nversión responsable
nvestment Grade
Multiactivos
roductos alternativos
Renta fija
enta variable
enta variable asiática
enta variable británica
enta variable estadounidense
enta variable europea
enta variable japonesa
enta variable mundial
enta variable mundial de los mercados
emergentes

● ● ● ● ● ● ●

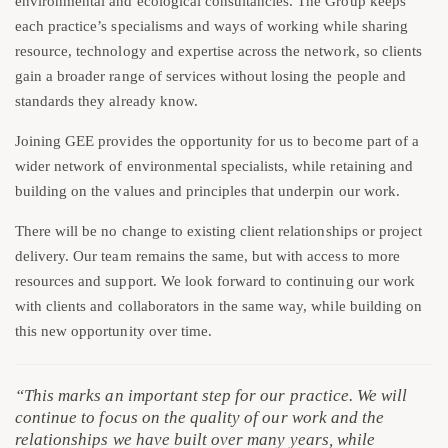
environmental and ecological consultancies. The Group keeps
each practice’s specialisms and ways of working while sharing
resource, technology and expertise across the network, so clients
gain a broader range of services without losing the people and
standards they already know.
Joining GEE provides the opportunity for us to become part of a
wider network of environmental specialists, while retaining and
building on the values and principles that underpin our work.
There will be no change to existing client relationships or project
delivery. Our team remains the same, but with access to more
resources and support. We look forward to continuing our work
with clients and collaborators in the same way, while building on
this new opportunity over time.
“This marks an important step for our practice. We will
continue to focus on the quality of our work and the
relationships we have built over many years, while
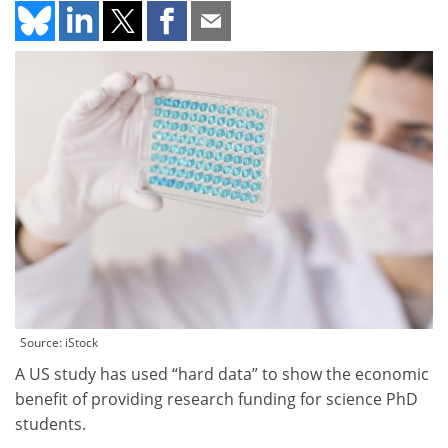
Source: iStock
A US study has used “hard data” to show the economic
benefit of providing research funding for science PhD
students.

● ● ● ● ● ● ●

What to work on: Which of the lines in the material above contain "will"? Copy each one out.

Finished task:
There will be no change to existing client relationships or project
“This marks an important step for our practice. We will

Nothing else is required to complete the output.